But being admired is not the same as being heard.
Instead of giving these students constructive criticism or including them in substantive discussion, reformers often resort to the tried and true response when young people get involved. We say, “You’re way further along than I was at your age!”
Remembering my own efforts at reform in high school, I can’t tell you how many times I heard that when I raised my voice.
Adults mean it as a compliment.
But imagine if a superintendent said that to a veteran teacher? Or an outspoken principal? Or an impassioned parent?
This is what it can feel like to be a student in education reform today. Even if their voices are included, they are not often respected.
But, admittedly, I’ve also come to realize just how easy the admiration impulse can be for adults. I know because I was recently a culprit of the problem.
Biting My Tongue
I recently interviewed 18-year-old education activist Nidalis Burgos, who has been active in Chicago education politics since her freshman year.
In some ways, she reminded me of myself at that age. Yet I was conflicted while I interviewed her.

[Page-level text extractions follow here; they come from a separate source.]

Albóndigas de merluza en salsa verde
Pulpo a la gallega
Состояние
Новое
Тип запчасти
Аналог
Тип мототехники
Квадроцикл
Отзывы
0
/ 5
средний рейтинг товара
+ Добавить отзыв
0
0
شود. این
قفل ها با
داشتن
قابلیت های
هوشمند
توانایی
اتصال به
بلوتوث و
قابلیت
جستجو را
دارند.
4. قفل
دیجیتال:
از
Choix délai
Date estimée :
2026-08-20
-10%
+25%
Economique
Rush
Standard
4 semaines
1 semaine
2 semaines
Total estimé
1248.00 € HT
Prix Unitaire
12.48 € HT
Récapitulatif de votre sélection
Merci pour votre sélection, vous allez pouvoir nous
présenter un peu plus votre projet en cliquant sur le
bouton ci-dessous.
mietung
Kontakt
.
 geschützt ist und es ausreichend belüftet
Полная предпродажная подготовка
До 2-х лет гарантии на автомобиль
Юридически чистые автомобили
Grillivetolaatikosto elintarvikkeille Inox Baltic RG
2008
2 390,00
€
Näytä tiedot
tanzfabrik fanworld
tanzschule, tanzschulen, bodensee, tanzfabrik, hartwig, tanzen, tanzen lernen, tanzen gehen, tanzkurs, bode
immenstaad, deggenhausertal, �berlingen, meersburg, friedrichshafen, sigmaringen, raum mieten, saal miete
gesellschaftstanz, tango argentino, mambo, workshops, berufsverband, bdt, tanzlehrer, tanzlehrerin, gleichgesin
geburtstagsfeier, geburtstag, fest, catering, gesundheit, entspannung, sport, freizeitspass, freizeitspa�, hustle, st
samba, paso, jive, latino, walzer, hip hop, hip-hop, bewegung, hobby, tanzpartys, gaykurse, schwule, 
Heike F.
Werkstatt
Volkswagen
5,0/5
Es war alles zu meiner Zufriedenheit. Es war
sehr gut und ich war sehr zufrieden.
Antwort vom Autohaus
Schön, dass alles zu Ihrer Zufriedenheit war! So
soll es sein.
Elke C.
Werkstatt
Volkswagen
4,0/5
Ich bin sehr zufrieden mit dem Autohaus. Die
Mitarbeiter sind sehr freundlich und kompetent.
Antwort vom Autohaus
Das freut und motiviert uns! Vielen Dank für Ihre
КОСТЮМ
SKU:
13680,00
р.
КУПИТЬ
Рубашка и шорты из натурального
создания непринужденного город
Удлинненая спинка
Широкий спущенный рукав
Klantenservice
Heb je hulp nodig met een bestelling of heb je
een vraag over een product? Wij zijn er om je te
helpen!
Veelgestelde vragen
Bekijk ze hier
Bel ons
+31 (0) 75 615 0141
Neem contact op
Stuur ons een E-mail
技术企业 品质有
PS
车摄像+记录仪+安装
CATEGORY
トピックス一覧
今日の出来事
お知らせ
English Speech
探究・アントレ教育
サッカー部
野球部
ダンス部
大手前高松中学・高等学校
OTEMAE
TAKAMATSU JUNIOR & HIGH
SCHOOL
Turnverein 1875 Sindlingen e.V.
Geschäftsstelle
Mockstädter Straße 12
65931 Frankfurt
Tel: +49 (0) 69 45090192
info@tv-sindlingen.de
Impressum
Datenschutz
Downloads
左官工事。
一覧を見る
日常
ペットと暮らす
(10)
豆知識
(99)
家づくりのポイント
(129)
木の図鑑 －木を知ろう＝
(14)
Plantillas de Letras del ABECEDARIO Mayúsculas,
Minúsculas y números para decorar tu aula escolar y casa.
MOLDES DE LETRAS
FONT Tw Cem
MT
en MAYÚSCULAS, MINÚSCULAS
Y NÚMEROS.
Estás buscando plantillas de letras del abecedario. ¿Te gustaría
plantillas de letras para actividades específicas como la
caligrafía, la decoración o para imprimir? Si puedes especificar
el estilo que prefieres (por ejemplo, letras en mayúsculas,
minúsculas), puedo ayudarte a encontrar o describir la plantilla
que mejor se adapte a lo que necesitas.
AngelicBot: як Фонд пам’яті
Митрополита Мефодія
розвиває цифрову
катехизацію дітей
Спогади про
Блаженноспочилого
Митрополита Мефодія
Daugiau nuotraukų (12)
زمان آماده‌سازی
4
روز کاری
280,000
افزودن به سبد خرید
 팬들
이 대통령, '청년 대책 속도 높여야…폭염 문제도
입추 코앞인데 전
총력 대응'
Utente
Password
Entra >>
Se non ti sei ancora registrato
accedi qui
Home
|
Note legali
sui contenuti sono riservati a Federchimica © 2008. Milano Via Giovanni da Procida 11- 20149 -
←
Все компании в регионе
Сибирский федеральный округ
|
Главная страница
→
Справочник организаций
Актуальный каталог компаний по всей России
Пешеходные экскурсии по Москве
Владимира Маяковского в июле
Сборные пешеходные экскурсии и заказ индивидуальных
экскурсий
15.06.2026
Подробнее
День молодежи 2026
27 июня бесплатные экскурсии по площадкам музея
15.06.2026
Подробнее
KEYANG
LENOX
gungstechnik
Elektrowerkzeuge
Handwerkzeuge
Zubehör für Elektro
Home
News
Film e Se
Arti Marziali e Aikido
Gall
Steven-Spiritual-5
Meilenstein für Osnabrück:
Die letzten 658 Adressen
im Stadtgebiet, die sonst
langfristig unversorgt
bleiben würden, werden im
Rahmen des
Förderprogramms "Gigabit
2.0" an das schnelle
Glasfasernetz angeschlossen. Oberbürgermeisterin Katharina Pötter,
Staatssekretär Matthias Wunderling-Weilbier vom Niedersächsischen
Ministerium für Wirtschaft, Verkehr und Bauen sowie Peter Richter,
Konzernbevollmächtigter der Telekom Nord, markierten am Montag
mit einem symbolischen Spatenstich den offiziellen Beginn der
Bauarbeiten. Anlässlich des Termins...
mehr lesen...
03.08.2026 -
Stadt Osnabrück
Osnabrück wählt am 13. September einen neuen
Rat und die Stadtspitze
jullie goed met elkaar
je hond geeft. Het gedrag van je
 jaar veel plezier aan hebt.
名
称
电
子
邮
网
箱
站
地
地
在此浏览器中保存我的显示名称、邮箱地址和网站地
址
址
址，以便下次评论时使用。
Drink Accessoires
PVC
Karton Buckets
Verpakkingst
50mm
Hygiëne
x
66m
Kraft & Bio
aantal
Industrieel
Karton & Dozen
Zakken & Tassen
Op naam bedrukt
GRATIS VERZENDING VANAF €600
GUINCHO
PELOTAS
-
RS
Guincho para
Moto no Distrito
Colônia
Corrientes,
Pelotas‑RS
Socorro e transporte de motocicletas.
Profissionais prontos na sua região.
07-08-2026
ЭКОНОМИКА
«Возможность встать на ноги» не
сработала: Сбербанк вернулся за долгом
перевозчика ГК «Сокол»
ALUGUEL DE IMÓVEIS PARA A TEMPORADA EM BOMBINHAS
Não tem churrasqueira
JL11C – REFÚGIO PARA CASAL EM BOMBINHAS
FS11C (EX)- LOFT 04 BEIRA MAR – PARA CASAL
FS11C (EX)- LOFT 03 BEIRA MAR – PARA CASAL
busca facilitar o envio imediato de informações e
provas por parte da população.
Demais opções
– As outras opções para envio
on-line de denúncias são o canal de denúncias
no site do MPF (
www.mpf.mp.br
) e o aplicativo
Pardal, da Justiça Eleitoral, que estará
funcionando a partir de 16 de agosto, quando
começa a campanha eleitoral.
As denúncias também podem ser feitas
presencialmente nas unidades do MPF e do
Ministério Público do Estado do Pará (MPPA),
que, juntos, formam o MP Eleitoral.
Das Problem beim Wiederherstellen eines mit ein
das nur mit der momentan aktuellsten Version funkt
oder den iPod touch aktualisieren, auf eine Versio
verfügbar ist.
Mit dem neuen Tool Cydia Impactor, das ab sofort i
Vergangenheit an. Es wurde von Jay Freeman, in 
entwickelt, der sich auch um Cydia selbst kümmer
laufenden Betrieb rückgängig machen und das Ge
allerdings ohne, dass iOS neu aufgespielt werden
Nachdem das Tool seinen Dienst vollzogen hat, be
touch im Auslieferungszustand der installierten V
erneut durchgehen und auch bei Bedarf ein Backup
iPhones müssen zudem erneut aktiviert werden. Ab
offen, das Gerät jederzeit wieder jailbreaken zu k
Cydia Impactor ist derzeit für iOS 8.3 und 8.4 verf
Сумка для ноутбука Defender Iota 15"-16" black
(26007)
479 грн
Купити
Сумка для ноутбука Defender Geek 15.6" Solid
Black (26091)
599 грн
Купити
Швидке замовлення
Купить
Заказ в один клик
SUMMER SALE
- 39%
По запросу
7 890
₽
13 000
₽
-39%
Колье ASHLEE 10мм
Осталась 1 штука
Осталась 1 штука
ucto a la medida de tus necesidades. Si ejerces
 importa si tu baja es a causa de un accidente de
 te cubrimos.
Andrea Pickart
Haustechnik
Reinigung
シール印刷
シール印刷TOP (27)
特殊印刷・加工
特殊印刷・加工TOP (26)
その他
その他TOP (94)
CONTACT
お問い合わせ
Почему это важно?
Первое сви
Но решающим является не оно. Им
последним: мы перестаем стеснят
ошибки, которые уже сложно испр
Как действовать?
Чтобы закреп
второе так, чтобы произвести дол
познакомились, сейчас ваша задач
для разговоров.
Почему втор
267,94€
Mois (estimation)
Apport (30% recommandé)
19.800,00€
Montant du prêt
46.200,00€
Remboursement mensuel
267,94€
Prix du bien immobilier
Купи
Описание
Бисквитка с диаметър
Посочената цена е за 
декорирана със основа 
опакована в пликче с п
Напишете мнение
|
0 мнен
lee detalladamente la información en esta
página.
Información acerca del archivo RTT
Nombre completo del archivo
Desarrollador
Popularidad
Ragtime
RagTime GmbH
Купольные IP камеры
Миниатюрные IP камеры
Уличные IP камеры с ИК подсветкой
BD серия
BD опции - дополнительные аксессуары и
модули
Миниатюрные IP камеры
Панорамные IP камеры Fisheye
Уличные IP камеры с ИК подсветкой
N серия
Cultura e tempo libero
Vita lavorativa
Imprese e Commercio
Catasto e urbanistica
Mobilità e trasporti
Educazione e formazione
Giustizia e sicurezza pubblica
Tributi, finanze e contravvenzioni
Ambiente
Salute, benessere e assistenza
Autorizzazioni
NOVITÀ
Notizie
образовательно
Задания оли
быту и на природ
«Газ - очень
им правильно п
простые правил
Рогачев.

I admired and identified with her drive for student voice, but I increasingly disagreed with her solutions as our interview progressed.
She said, “Charter schools are privately owned but publicly funded. They take…our funding…but then again they’re privately owned to do whatever they may with whatever money they get.”
I have a different view of charter schools. And I should have pushed back.
As someone who knows how it feels to receive the nodding-head treatment, I owed her a response.
Instead, I resigned myself to the same impulse that had frustrated me in the past.
I can’t go back in time. But I feel the need to take my own advice even if it’s only in retrospect.
I feel this need because spirited debate is the only way reform happens. And I know Nidalis would have pushed back against me.
So here are two questions I should have asked.
The Charter Question
I should have asked Nidalis how she thinks traditional public schools can learn from these successes and failures.
Second, there are systems of accountability for charter schools. But sometimes they don’t work.
Illinois’ charter authorizing bodies, for example, received a 14 out of 33 from the National Association of Charter Schools Authorizers (NACSA).
I should have asked Nidalis whether she believed charter schools are actually ineffective, or if it’s the way we hold them accountable.
I should have asked these questions because just as I believe my questions would have made her think, I know her responses would have made me pause too.
Respect Is Debate
I’ve realized just how easy admiration is having been on both sides of the reform table. But I’ve also realized just how much of a disservice we do to our students and to ourselves when we give into this impulse.
If we value their opinions, we owe them more than a pat on the back. If we truly want to engage them the same way we do teachers and parents, we owe them thoughtful responses.
We ultimately respect students when we pose them challenging questions.
I hope more students like Nidalis raise their voices and force us to pause because we need to not just admire those who do speak up.
Students like her need more than our admiration; they also need our willingness to engage them in healthy debate.